Fig. 3. Comparaison de la taille des colonies résistantes et des colonies sensibles au Varroa, exprimée en nombre de cellules de couvain d’ouvrières et de faux bourdons.
Locke B., Fries I. (2011). Characteristics of honey bee colonies (Apis mellifera) in Sweden surviving Varroa destructor infestation. Apidologie 42, 533-542.

Conclusion

Sélectionner des abeilles résistantes au varroa est donc possible. Depuis les années 80, les programmes d’élevage se concentrent sur ces trois comportements de résistance, considérés comme les principales stratégies de défense contre le varroa ; ils permettent en effet à ces ruches de garder un taux de parasites stable et tolérable dans la ruche, si bien que ces colonies d‘abeilles peuvent se passer de traitements. Les programmes d’élevage s’assurent aussi que les abeilles ainsi sélectionnées conservent une productivité intéressante et ne soient pas agressives envers l’homme. En Amérique du Nord, il existe plusieurs programmes d’élevage et il est possible d’acheter des reines VSH. En Europe, il y a aussi des nombreux programmes d’élevages, à petite échelle, dirigés par des apiculteurs et soutenus par des institutions gouvernementales.

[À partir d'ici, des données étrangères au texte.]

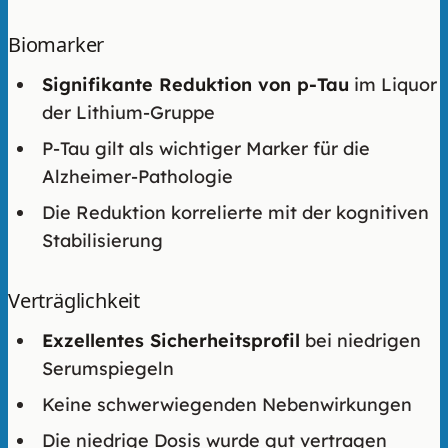
Biomarker
Signifikante Reduktion von p-Tau
im Liquor
der Lithium-Gruppe
P-Tau gilt als wichtiger Marker für die
Alzheimer-Pathologie
Die Reduktion korrelierte mit der kognitiven
Stabilisierung
Verträglichkeit
Exzellentes Sicherheitsprofil
bei niedrigen
Serumspiegeln
Keine schwerwiegenden Nebenwirkungen
Die niedrige Dosis wurde gut vertragen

Il faut plusieurs années pour développer une souche d’abeille parfaitement résistante, mais cette sélection très poussée réduit la variabilité génétique des colonies. Ces abeilles sont bien moins rustiques que les abeilles « naturelles », et elle pourrait ne pas être capables de survivre à une nouvelle maladie ou à un autre parasite dans les années à venir. Ainsi, la meilleure solution est peut-être d’attendre que la nature évolue, et de laisser le temps à nos abeilles de développer leur propre résistance, comme l’a très bien fait Apis cerana.